A day after other Republican governors in parts of the South announced plans to start reopening some businesses in coming days, Reeves said he is still considering how to ease into more changes in Mississippi.
“This is not going to be a light switch that we can turn on,” Reeves said.
Reeves’s statewide stay-at-home order began the evening of April 3 and remains in effect until Monday, after he extended it by one week.
The governor’s first step toward reopening some businesses started this week, with those deemed “nonessential,” such as florists and clothing stores, allowed to sell items by delivery or curbside pickup.
Owners of some small businesses had said they were being hurt by big chain stores that had continued to sell clothing and other items in addition to groceries.
Mississippi restaurants have been restricted to delivery or carry-out service for weeks.
Reeves did not say Tuesday when restaurants will be allowed to reopen for dine-in service. But he said they will probably be told to leave some tables empty for a while to allow more distance between customers.

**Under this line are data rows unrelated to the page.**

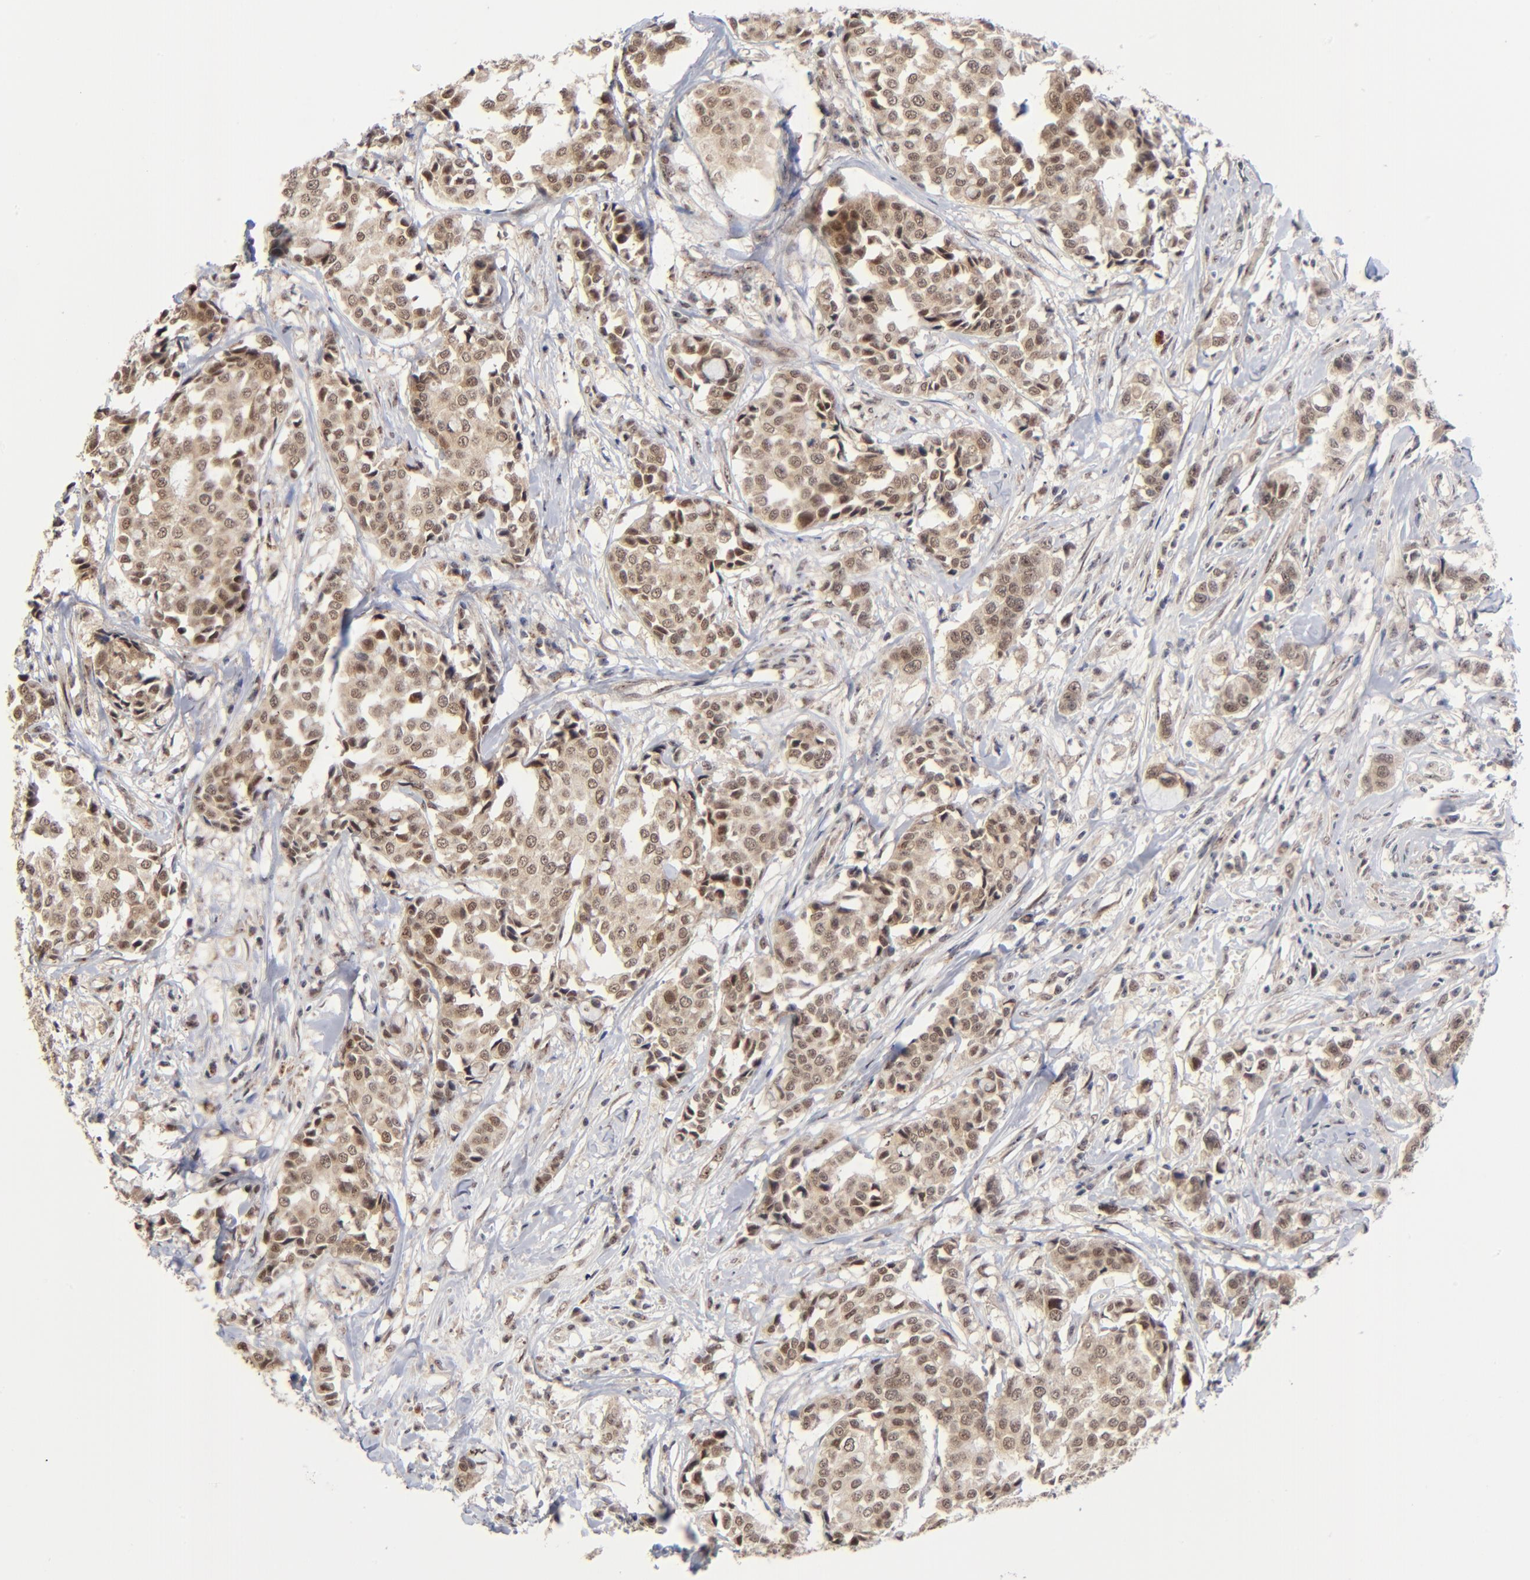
{"staining": {"intensity": "weak", "quantity": ">75%", "location": "cytoplasmic/membranous,nuclear"}, "tissue": "breast cancer", "cell_type": "Tumor cells", "image_type": "cancer", "snomed": [{"axis": "morphology", "description": "Duct carcinoma"}, {"axis": "topography", "description": "Breast"}], "caption": "An immunohistochemistry (IHC) histopathology image of neoplastic tissue is shown. Protein staining in brown shows weak cytoplasmic/membranous and nuclear positivity in breast cancer (invasive ductal carcinoma) within tumor cells.", "gene": "ZNF419", "patient": {"sex": "female", "age": 27}}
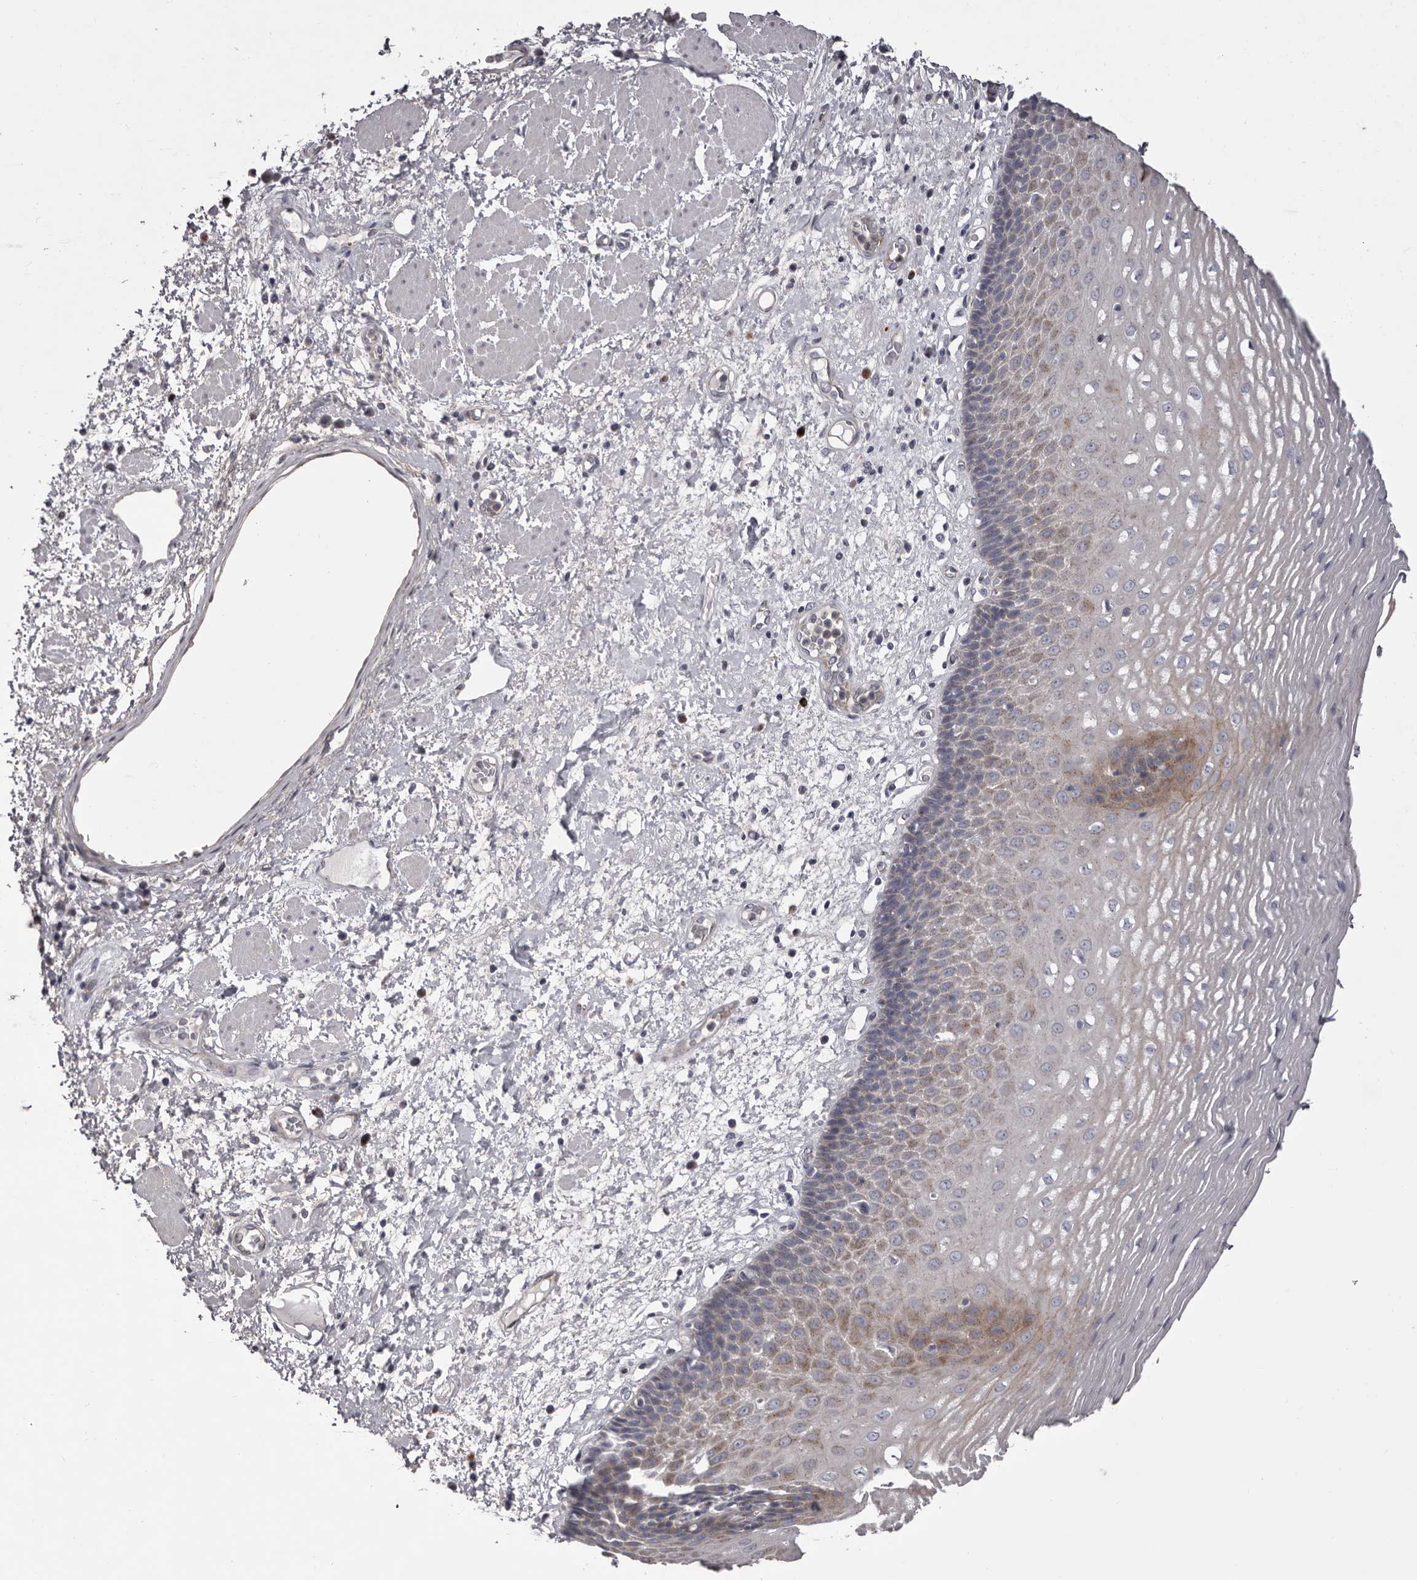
{"staining": {"intensity": "moderate", "quantity": "<25%", "location": "cytoplasmic/membranous"}, "tissue": "esophagus", "cell_type": "Squamous epithelial cells", "image_type": "normal", "snomed": [{"axis": "morphology", "description": "Normal tissue, NOS"}, {"axis": "morphology", "description": "Adenocarcinoma, NOS"}, {"axis": "topography", "description": "Esophagus"}], "caption": "Brown immunohistochemical staining in normal esophagus reveals moderate cytoplasmic/membranous staining in about <25% of squamous epithelial cells.", "gene": "PEG10", "patient": {"sex": "male", "age": 62}}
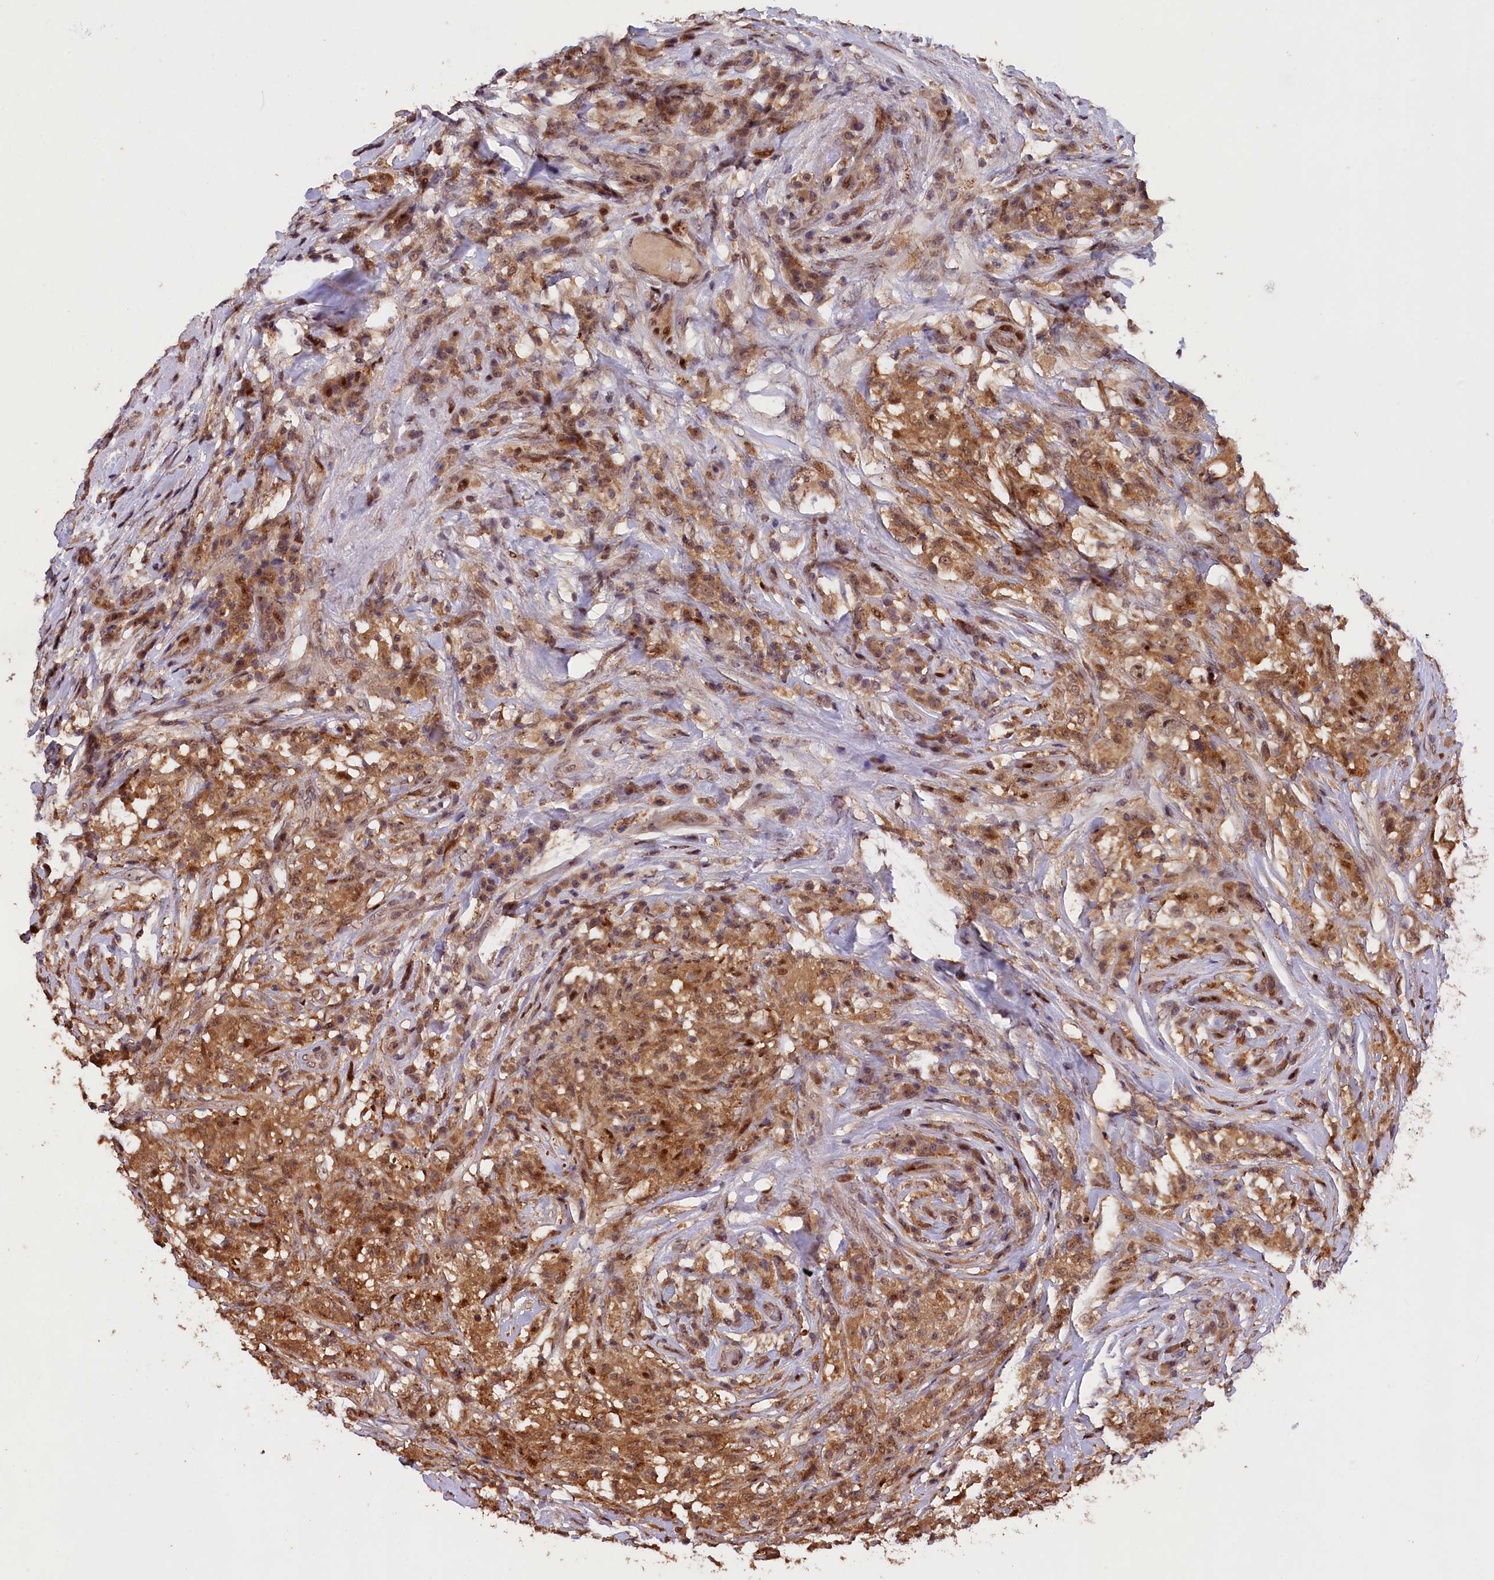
{"staining": {"intensity": "moderate", "quantity": "25%-75%", "location": "cytoplasmic/membranous"}, "tissue": "testis cancer", "cell_type": "Tumor cells", "image_type": "cancer", "snomed": [{"axis": "morphology", "description": "Seminoma, NOS"}, {"axis": "topography", "description": "Testis"}], "caption": "Human testis cancer stained with a brown dye demonstrates moderate cytoplasmic/membranous positive staining in approximately 25%-75% of tumor cells.", "gene": "PHAF1", "patient": {"sex": "male", "age": 49}}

The governor and Mississippi Department of Employment Security director Jackie Turner also announced Tuesday that pandemic unemployment benefits are now available to thousands of people who are self-employed or are gig workers, independent contractors or employees of charities and faith-based organizations.
Like other states, Mississippi has seen a dramatic increase in claims for unemployment benefits in the past month because of the global pandemic.
Turner said some gig workers and others who are newly eligible for benefits have already submitted applications.
She said they don’t need to restart the application process, but they do need to submit an updated document to certify that they are still seeking benefits.
Others already receiving benefits are also required to submit recertification documents weekly.
The state Health Department said Tuesday that Mississippi had at least 4,716 confirmed cases and 183 deaths from the coronavirus as of Monday evening.
That was an increase of 204 cases and 14 deaths from the previous day. The state’s population is about 3 million.
The department said Monday that coronavirus cases have been confirmed in at least 79 long-term care facilities such as nursing homes.
For most people, the coronavirus causes mild or moderate symptoms, such as fever and cough.
But for others, especially older adults and people with existing health problems, the highly contagious virus can cause severe symptoms and be fatal.
The Health Department said 52,364 coronavirus tests had been done in the state as of Monday.